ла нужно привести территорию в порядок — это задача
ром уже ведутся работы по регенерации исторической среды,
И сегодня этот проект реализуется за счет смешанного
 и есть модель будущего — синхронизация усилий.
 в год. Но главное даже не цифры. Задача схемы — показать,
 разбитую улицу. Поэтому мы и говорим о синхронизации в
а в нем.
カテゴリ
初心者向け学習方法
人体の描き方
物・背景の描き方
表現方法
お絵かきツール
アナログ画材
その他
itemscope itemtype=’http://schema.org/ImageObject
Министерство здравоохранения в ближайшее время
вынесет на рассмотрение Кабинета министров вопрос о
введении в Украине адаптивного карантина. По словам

* * *

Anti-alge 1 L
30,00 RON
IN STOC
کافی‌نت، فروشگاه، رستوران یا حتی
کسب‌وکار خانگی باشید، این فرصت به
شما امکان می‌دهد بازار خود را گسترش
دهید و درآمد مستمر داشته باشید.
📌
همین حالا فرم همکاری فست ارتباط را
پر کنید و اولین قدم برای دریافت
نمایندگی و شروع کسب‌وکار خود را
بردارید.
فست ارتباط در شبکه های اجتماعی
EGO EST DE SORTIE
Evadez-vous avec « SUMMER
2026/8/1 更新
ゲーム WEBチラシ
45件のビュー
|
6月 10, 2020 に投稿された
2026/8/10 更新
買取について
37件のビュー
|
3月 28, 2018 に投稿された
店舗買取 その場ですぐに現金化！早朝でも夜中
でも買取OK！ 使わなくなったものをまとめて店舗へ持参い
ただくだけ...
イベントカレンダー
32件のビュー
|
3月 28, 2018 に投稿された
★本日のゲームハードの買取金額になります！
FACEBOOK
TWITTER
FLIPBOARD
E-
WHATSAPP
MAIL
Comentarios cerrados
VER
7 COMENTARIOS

* * *

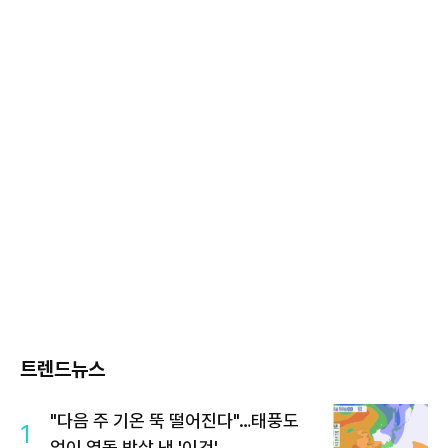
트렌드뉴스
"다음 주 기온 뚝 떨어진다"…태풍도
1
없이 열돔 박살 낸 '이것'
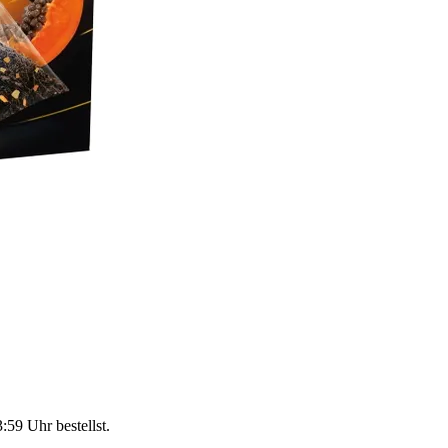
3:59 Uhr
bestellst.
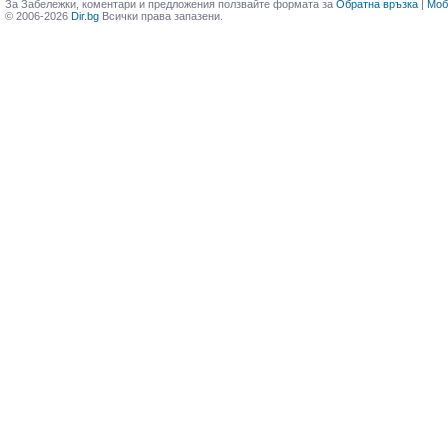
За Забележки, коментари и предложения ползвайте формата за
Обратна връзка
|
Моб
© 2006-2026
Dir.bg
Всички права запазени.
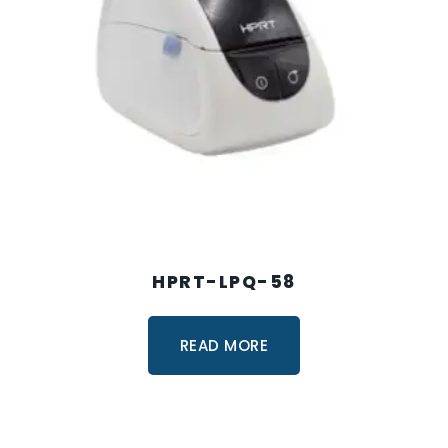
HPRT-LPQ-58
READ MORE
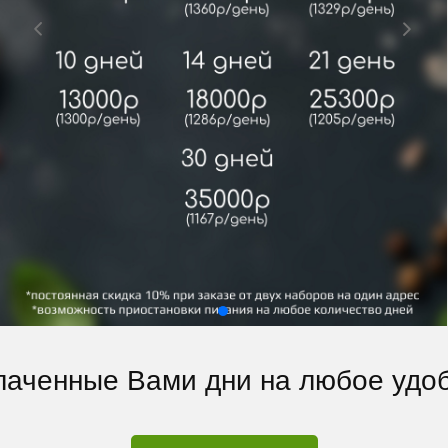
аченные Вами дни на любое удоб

* * *

* Directions
The word is "باشید". Copy every line above where it appears.

* Solution below
کسب‌وکار خانگی باشید، این فرصت به
دهید و درآمد مستمر داشته باشید.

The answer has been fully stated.